At a time when more than one in three people around the world have vision problems, eye protection in the workplace can quickly become a challenge.
Find out more about vision problems:
Myopia is due to the overly elongated shape of the eye (axial myopia) or the overly curved shape of the cornea (refractive myopia) in some individuals.
In both of these cases, light does not reach the retina.
The image is thus created in front of the retina, resulting in blurred distance vision and sharp near vision.
The greater the nearsightedness, the more the distance at which vision is sharp narrows.
Myopia is due to many factors such as a lack of exposure to natural light or too much strain on near vision in everyday life. Myopia affects 20% of individuals and is particularly present in the Y & Z generations.
Hyperopia is a problem of focusing of the eyesight which, depending on the person, leads to blurred or too sharp near vision followed by eye fatigue or recurrent headaches, or even migraines.

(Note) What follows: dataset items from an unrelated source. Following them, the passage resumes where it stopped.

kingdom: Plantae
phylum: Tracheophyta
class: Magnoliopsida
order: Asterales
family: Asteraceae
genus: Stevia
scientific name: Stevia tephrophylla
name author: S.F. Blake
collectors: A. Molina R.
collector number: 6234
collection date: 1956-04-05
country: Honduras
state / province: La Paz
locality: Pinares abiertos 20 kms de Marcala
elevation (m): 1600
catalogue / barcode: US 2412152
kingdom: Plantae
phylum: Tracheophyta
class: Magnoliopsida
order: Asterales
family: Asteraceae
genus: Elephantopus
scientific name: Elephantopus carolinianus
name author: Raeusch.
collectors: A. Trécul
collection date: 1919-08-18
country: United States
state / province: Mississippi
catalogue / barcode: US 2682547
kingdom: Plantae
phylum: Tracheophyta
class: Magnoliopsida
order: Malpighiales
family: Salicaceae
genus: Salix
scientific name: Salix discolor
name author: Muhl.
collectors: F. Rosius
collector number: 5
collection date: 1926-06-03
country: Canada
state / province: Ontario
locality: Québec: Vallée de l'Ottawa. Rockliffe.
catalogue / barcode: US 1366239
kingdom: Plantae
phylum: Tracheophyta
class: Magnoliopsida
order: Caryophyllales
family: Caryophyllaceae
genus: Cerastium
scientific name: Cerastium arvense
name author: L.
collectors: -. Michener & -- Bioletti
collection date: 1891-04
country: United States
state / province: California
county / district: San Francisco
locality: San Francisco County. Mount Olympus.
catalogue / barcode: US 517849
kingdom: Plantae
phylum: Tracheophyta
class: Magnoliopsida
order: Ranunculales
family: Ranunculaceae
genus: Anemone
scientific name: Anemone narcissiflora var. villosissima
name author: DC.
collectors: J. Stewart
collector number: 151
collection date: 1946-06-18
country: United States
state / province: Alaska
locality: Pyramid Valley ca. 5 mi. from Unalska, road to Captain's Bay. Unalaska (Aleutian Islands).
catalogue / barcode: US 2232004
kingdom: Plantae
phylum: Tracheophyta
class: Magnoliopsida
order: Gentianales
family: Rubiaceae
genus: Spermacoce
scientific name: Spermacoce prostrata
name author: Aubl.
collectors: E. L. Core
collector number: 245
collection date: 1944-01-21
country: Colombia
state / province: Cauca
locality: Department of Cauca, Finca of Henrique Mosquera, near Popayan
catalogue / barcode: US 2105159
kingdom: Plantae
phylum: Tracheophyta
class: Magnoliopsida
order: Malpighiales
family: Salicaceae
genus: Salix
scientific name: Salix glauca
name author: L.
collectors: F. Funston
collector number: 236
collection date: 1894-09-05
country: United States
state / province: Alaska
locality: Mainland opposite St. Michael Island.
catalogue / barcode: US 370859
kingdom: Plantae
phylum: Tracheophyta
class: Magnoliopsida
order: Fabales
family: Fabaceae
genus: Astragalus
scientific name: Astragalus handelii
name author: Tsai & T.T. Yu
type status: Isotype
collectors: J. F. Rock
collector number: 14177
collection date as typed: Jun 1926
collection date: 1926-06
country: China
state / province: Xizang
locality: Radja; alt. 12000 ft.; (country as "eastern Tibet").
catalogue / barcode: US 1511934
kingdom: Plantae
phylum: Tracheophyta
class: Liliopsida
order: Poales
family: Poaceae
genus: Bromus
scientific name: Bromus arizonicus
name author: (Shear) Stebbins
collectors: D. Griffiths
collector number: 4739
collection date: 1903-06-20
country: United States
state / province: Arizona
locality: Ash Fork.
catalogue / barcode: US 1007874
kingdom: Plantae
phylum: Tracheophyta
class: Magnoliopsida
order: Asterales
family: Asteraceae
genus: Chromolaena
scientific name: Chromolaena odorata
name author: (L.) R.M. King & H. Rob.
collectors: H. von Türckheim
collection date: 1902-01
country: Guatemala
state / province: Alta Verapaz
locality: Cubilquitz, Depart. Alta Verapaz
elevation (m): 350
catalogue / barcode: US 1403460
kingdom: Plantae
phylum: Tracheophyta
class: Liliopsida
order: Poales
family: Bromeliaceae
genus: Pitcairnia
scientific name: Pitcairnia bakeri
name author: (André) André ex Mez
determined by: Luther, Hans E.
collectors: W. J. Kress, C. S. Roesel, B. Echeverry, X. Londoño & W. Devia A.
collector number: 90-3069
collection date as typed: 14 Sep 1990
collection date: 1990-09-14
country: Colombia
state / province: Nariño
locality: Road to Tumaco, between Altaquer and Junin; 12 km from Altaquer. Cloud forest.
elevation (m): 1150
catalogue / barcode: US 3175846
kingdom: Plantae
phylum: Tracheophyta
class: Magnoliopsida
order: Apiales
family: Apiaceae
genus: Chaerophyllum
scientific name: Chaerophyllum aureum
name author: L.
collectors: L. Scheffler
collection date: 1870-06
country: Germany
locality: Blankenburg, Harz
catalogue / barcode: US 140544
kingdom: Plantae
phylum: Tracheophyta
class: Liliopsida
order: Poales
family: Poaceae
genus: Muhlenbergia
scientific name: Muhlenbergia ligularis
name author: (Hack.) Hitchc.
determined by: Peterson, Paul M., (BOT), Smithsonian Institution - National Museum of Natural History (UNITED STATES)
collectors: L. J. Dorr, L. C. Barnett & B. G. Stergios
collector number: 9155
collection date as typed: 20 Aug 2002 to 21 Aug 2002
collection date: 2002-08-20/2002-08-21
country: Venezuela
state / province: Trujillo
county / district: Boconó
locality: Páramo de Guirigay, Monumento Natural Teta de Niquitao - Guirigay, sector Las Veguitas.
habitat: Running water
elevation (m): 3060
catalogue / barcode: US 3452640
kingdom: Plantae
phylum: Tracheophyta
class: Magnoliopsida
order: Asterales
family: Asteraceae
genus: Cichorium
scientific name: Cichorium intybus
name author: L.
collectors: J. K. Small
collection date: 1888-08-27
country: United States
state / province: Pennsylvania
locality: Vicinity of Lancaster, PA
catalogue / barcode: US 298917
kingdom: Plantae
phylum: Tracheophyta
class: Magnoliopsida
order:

The eye makes more effort than necessary to focus the image. Whether it is due to a retinal-corneal distance that is too short (axial hyperopia) or the cornea being too flat (refractive hyperopia), the light that reaches the retina does not converge into a single point and the image therefore appears blurred.
This genetic defect (in the majority of cases) affects about 1 in 10 people worldwide. Farsightedness can be combined with astigmatism or presbyopia.
Astigmatism is defined by a deformation of the periphery of the images which is due to a deformation of the cornea (not spherical).
While the cornea in most cases has equal refractive power over its entire surface, astigmatism has a slight irregularity of the cornea which results in a variation of its refractive power. This distortion of the images leads to blurred vision both near and far, as well as a poor understanding of contrasts, shapes or letters.
This visual defect can be added to nearsightedness or farsightedness.
Presbyopia is a loss of elasticity of the crystalline lens which appears in adults over 40 years of age.
This loss of elasticity translates into a reduction in its accommodation capacity, which leads to difficulties in seeing up close. It affects the whole population in a different way and evolves over time until it stabilises around the age of 60.
Presbyopia is independent of other vision disorders and it is therefore possible for presbyopia to be added to myopia, astigmatism or hyperopia.